The project analyses this basic epistemological problem in the context of two specific practical case studies, as well as in the theoretical context of discussions of scientific realism. The first case study concerns taking account of the reliability of eyewitnesses in courtrooms, and the second concerns taking account of the reliability of scientific experts on climate change. The work in this project will inform efforts to evaluate and improve current procedures for evidence assessment in scientific and legal domains. Interfacing with practitioners in these areas will be facilitated by involvement in the Kenniscentrum Filosofie Groningen, which has worked with the legal profession in the Groningen area, the Society for Risk Analysis and Glocomnet, a network with a focus on dealing with uncertainty in decision-making in a complex world.

In the context of scientific realism, the role of reliability is central to the issue of whether the debate should be conducted at a local or a global level (Henderson, forthcoming 2018).

Frameworks in science

Scientific theories can be regarded as organised into hierarchies, with higher levels sometimes called ‘paradigms’ or ‘frameworks’, and lower levels encoding more specific or concrete hypotheses. Together with cognitive scientists Josh Tenenbaum and Noah Goodman, and the philosopher of science Jim Woodward, I showed how this hierarchical picture of theories can be integrated with a Bayesian approach to confirmation. In Henderson et al. 2010, we argued that the evaluation of frameworks can be evidence-driven, despite claims to the contrary by authors such as Thomas Kuhn.

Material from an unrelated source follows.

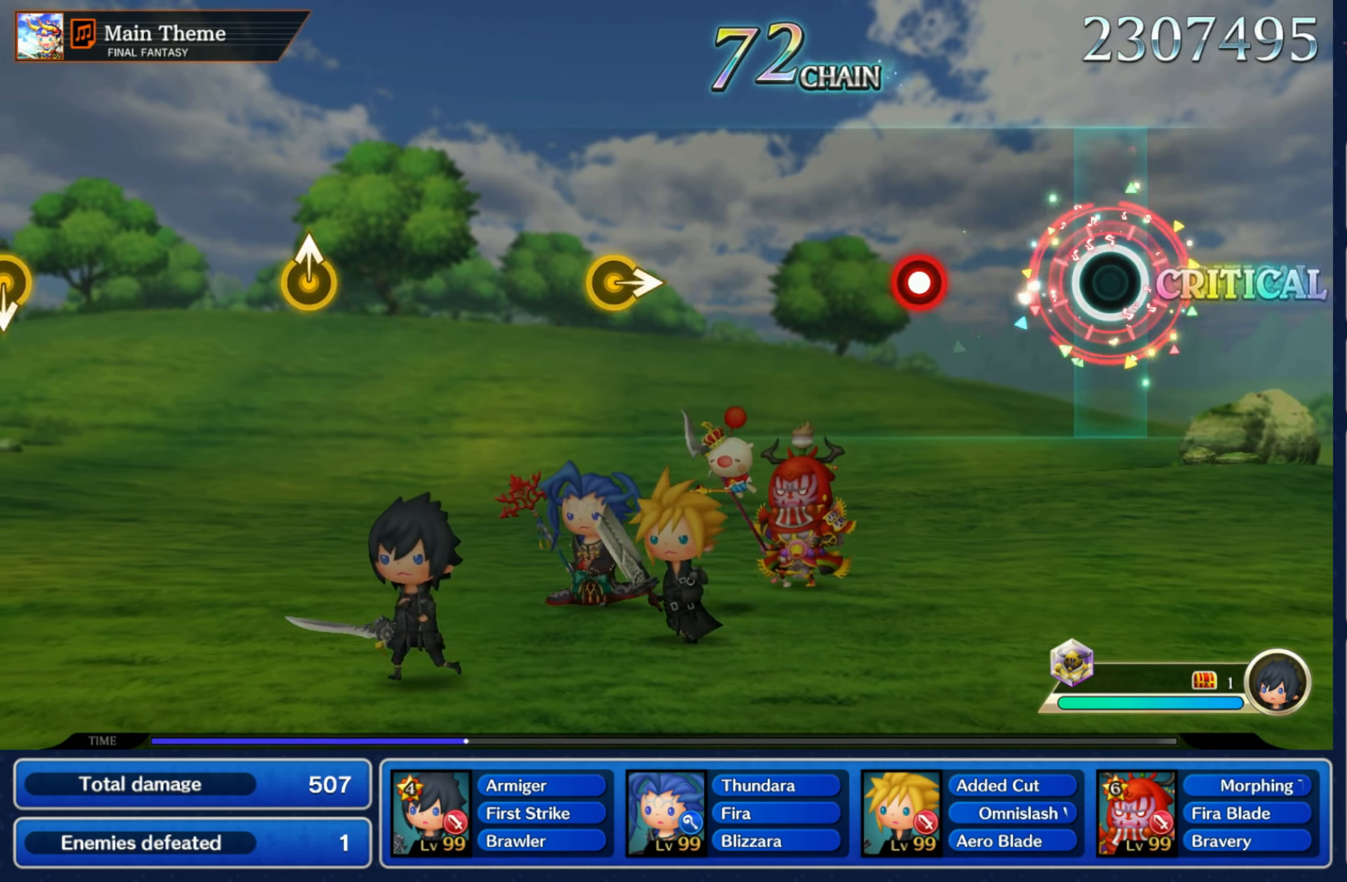
{"dt_ms": 500, "buttons": [], "left_stick": "center", "right_stick": "center", "events": [[300, "R1", "down"], [400, "R1", "up"]]}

Building on this work, I have argued for a new way of understanding the evidential basis for Inference to the Best Explanation (IBE) based on hierarchical Bayesian models (Henderson 2013, Henderson 2017). The main message is that IBE is firmly based on rational procedures for evaluating evidence. This new picture of the relationship between IBE and evidential support has important implications for arguments for scientific realism. This is the subject of my ongoing research in this area.

Philosophy of physics

Prior to pursuing a career in philosophy, I did a PhD and a post-doc in quantum information theory (see my publications in this area here). Quantum information theory is a new cross-disciplinary field which brings together theoretical and experimental quantum physics with computer science, logic and information theory. I have ongoing research interests in what we can learn from quantum information theory about traditional foundational problems in quantum mechanics. In particular, I have looked at what implications the ongoing efforts to reformulate the foundations of quantum mechanics in terms of information-theoretic principles have for interpretation of the theory (Henderson, submitted). This forms part of a general interest in the conceptual implications of reformulation or reaxiomatisation of existing physical theories (Henderson 2014 discusses the case of thermodynamics).

Other projects

The problem of induction

I have just written a new version of the Stanford encyclopedia article on Hume’s Problem of Induction.

PhD supervision

I am supervising the PhD dissertation of Joost Schreuder on ‘Moral capacities and evidence from psychopathy’ (together with Jan-Willem Romeijn and Daan Evers)

I recently co-supervised the now completed PhD dissertation of Max Bialek, ‘Relative and objective, on balance: detailing the Best Systems account of laws’ (jointly with Jan-Willem Romeijn and Aidan Lyon).